D. "Breach of Contract"

It appears that petitioner is alleging in the fourth ground of his petition that the prosecutor made some kind of contractual promise to him regarding his prior 1970 conviction which was later breached. This confusing claim is set forth in the petition as follows: "the state denied petitioner his 14th Amendment right to enforce the terms of a binding contract at pretrial (Boykin-Thal) challenge of petitioner's 1970 plea bargain Missouri manslaughter contract." (Petition at 5N.)

The transcript pages petitioner references within his argument are portions relating to a dispute between the prosecution and defense regarding whether they had an agreement that the evidence presented at the pre-trial hearing on the constitutionality of the 1970 conviction would suffice to prove the strike,*fn4 which customarily is done after the jury verdict is rendered. (RT at 65-66; 798-804.)

Petitioner's allegations for his so-called "breach of contract" claim are not clear, as the record reflects that it was the prosecutor who believed the parties had an agreement, while defense counsel denied its existence. (RT at 800.) In any event, petitioner's vague and confusing "breach of contract" claim fails to identify a violation of the United States Constitution or laws of the United States. Thus, there can be no relief on this claim. 28 U.S.C. §2254(a); see also Peltier v. Wright, 15 F.3d 860, 861 (9th Cir. 1993).
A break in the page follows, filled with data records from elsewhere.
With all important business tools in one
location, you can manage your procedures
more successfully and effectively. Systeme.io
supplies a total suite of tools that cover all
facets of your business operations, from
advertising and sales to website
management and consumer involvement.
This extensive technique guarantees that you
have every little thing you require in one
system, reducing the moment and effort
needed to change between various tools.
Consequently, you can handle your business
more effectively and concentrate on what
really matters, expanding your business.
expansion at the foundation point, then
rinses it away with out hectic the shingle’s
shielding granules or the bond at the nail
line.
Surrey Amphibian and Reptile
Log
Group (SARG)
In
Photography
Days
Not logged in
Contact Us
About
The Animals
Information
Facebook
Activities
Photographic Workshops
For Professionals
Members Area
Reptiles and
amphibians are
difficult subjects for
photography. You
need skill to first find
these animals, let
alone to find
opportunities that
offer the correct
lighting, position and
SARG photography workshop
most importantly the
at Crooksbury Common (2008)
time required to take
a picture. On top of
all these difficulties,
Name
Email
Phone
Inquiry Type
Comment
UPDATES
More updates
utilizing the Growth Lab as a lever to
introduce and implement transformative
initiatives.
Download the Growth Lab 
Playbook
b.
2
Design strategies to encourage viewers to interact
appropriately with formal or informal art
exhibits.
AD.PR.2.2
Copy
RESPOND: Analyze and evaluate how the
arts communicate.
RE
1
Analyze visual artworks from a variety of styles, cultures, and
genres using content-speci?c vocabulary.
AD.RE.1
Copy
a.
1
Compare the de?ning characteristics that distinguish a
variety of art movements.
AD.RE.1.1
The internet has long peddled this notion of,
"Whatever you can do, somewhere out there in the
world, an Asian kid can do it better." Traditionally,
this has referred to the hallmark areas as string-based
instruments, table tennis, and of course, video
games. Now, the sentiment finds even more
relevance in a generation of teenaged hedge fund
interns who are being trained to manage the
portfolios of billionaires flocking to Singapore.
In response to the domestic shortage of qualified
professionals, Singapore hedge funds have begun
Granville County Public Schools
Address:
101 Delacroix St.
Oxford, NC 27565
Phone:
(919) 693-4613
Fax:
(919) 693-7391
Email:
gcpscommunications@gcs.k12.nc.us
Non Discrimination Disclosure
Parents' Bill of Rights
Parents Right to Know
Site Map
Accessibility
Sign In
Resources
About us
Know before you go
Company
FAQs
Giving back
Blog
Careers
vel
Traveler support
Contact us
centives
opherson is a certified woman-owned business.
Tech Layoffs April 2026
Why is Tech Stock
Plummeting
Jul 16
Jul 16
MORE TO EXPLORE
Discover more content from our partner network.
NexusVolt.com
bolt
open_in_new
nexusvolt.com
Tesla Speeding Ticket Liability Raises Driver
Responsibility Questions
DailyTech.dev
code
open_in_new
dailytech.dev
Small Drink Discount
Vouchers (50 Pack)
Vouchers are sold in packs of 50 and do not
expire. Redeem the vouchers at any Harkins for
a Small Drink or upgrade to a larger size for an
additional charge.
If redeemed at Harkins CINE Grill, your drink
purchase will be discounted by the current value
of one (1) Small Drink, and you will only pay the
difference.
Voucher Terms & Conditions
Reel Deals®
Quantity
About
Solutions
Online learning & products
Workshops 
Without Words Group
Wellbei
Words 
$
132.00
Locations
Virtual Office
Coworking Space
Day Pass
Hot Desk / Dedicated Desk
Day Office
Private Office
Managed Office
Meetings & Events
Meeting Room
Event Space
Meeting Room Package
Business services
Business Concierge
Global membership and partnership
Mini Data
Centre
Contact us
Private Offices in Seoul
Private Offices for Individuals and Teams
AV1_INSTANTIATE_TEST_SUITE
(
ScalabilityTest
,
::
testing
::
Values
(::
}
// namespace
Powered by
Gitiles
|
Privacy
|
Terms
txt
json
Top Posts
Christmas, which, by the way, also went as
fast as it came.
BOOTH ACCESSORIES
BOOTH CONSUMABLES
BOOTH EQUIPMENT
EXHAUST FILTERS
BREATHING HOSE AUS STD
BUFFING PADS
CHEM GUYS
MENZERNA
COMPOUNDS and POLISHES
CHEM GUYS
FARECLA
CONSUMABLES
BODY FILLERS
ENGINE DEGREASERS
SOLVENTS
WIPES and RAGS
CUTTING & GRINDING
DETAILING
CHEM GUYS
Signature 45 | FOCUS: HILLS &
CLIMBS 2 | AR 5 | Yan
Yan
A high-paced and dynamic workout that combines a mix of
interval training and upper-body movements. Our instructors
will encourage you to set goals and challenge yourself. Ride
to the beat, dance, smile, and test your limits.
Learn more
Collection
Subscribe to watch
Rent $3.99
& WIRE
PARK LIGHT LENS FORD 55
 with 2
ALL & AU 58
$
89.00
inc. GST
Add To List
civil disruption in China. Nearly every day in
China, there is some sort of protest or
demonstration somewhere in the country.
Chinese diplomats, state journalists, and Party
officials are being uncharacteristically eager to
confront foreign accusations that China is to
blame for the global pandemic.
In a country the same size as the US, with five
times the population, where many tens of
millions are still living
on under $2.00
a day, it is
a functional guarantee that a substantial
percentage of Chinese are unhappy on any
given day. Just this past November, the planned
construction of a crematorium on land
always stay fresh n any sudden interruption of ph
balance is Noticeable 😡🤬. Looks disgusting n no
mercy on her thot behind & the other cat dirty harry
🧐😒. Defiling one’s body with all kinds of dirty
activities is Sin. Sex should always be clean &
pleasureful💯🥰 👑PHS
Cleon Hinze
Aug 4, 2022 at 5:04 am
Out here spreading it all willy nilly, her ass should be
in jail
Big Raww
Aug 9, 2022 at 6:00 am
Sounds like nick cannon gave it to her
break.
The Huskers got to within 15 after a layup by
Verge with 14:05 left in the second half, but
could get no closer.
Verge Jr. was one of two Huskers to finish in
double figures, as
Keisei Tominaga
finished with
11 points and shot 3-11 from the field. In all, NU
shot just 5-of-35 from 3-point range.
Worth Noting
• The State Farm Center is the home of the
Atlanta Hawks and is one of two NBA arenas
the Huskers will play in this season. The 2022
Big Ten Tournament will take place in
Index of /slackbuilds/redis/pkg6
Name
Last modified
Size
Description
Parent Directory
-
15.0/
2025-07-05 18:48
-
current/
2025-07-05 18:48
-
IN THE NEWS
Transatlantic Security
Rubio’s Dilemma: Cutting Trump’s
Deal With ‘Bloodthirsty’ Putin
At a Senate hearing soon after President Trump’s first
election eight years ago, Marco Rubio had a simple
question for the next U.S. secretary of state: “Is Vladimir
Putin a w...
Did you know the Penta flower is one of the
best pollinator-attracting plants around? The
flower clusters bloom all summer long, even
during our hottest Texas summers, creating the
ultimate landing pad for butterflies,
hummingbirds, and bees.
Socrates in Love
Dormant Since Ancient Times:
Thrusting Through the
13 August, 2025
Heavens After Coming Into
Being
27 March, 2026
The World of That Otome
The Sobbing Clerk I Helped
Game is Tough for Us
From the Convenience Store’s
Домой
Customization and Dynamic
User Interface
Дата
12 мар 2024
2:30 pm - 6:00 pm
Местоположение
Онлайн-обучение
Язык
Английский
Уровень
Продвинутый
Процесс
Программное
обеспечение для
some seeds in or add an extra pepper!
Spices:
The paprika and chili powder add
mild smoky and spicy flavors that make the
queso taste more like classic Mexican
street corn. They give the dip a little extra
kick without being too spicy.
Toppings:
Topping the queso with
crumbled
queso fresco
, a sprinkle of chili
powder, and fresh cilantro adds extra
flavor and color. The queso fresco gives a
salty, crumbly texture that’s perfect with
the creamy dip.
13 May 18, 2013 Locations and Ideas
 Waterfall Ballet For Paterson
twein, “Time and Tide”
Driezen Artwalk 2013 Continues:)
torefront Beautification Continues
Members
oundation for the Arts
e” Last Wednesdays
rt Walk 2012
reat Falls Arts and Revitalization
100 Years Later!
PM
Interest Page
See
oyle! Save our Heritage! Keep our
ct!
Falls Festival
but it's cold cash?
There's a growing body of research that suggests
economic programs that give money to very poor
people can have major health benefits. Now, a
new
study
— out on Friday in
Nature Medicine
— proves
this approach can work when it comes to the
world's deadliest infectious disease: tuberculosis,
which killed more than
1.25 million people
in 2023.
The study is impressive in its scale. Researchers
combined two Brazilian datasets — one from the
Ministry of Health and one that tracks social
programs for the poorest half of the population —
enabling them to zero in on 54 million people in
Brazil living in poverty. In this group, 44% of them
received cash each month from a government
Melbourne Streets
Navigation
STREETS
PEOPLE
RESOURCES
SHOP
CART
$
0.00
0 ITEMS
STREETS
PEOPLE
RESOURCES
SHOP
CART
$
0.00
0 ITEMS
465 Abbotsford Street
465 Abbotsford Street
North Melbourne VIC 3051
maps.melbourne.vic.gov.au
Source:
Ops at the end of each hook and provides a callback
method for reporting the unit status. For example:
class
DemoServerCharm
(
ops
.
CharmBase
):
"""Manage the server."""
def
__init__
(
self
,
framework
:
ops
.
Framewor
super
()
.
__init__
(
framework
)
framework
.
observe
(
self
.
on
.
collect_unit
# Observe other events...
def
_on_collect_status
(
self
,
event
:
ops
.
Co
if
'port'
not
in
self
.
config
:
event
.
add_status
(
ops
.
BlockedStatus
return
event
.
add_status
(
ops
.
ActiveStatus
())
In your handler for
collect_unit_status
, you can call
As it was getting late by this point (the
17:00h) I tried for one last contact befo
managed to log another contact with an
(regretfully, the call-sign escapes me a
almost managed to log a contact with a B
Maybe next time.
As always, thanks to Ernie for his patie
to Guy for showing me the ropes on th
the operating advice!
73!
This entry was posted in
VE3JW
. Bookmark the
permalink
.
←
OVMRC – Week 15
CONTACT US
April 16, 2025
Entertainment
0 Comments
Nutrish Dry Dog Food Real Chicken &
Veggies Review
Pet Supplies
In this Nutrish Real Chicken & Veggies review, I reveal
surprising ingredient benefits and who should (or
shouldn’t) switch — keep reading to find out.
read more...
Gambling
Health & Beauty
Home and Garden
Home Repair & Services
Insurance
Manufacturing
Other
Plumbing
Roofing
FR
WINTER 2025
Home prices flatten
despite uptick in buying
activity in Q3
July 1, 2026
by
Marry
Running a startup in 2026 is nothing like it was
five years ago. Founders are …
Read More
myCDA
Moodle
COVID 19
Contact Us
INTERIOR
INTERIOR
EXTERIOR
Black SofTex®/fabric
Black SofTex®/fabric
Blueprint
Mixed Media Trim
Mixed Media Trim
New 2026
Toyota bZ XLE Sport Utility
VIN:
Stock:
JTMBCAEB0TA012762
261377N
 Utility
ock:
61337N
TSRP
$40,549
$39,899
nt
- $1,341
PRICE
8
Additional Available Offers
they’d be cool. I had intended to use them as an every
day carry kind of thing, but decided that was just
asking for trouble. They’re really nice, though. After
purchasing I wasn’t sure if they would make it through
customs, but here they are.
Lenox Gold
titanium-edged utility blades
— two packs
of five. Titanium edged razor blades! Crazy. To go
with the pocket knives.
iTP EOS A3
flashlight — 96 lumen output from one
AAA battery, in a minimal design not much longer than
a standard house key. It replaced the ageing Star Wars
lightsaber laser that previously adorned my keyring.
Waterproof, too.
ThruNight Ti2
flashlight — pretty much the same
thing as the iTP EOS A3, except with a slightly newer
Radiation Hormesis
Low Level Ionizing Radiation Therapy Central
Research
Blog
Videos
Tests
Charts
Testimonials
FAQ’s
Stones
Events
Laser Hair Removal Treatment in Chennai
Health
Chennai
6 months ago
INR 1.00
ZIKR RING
For all the foregoing reasons, IT IS HEREBY RECOMMENDED that petitioner's application for writ of habeas corpus be DENIED.

These findings and recommendations are submitted to the United States District Judge assigned to the case, pursuant to the provisions of 28 U.S.C. § 636(b)(l). Within twenty days after being served with these findings and recommendations, any party may file written objections with the court and serve a copy on all parties. Such a document should be captioned "Objections to Magistrate Judge's Findings and Recommendations." Any reply to the objections shall be served and filed within ten days after service of the objections. The parties are advised that failure to file objections within the specified time may waive the right to appeal the District Court's order. Martinez v. Ylst, 951 F.2d 1153 (9th Cir. 1991).